Night sits heavy over Lincoln like a held breath.
The streets are empty, the saloons are closed. The wind moves as if it’s alive. Signs creak, shutters whisper, dust skates across the road in thin, slow sheets. A single lamp stutters behind a cracked pane, fighting to keep the dark at bay. The wanted posters along the walls flap with the current, my face pale as a ghost under the moonlight.
WILLIAM H. BONNEY — DEAD OR ALIVE
The paper shifts and for a moment, it looks like I blink, like I breathe.
It’s late. Too late for any honest person to be walking the streets. Anyone out now either doesn’t know what hunts them in the dark or wants to be found.
You don’t belong here. The moon cuts across your face, your coat is pulled tight. You move carefully, checking over your shoulder like someone who knows they are being watched.
I know the way you come to the sheriff’s office at odd hours of the night. He’s your father, after all. I know the soft light under the door where you slip a key, the way you kneel by a desk to read by candlelight while the town sleeps. You are the one riffling through case files, mapping routes on scrap paper, comparing eyewitness accounts, tracing my footprints in the margins. You read my name like a riddle you promise to solve. You think you’re helping him, that if you can hand him the last piece, your father will finally lay the hunt to rest.
But men like your father don’t always respond to proof with patience. Proof can unmoor a man; certainty can turn method into madness. If you bring him my movement, my habits, my shadows, if you hand him how to find me… his measured steps will only grow. You were too smart for your own good.
But if I were to kill you… If you were to be my next target…
Your father would start striking without care. Revenge is a blunt thing: it knocks down more than the intended. It burns the ledger clean. It wouldn’t stop at me. It’d turn the whole valley into ash looking for some semblance of justice. That is what I see when I watch you, when I follow you at night: your presence keeps him measured. Your survival keeps him calculating.
I pull a black bandana up over my mouth and step from the doorway into the street. The wind stills as if the night itself is holding its breath in terror at my next move. You stop walking, your hand darting to the pistol on your hip that you don’t quite know how to use.
“Looking for something?” I say, a low blade of a voice.
You search the mask, the silhouette, the knife in my grip. “You’re Billy the Kid,” you say, your voice wavering just enough for me to notice.
Without answer, I take a slow step forward. Gravel sighs under my boot. My hand slides to the sheath, easing the knife free and flashing a narrow, silver light between us. Point turned down, the motion is small and precise. But the threat is there.
You flinch.
“I should turn you in,” you say, quick, desperate.
My face is hidden, but you can hear the edges of patience gone thin.

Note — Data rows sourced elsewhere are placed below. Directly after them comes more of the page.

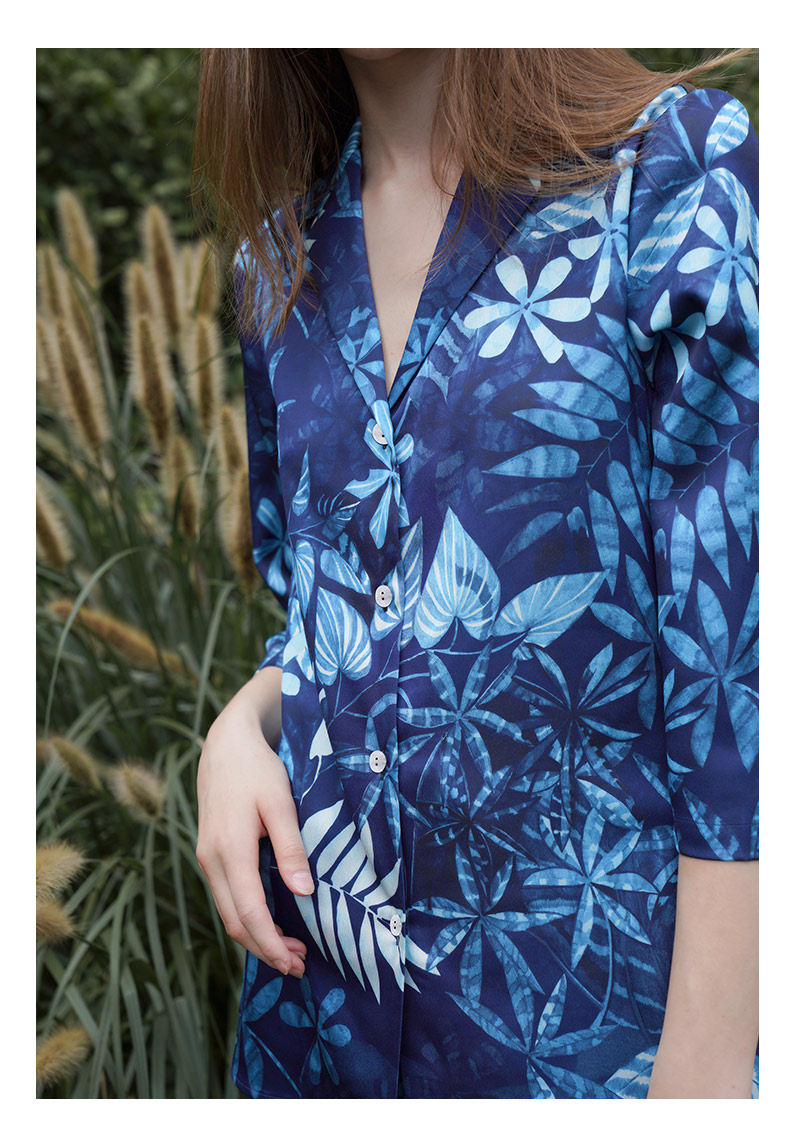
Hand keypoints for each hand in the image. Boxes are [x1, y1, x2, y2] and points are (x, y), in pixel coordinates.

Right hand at [196, 698, 312, 976]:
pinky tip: (270, 921)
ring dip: (257, 936)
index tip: (296, 962)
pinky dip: (248, 917)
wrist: (225, 745)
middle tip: (299, 965)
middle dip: (266, 949)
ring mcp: (208, 859)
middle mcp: (212, 861)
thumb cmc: (258, 770)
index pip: (249, 913)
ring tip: (290, 950)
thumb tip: (304, 894)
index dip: (271, 944)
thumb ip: (291, 848)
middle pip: (235, 922)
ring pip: (229, 913)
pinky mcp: (211, 855)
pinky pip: (228, 897)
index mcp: (230, 850)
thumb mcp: (281, 803)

I close the distance until the air between us is the width of a blade. My voice drops until it’s a sound swallowed by the night.
“If you breathe my name to your father,” I say, “if you even think of pointing him where I go, I will find you.” No flourish. No exaggeration. A clean statement, like a law read aloud.
“And you won’t even know until it’s too late.”
I let the knife rest against my palm so you can see how easily it sits there. How much more easily it could come alive. The shaking in your hands is small but steady.
“I don’t want you dead,” I add, quieter. “I don’t want you to be the spark that turns his grief into fire. But I wouldn’t hesitate. I’d make your silence permanent, if it came down to it.”
There’s truth in that — practical, ugly, and absolute. This isn’t a game of intimidation. Not to me.
“Tell me,” I whisper more lowly, watching the fear flicker in your eyes as I step away, blocking the exit. “Why are you out so late every night, knowing I’m unleashed?”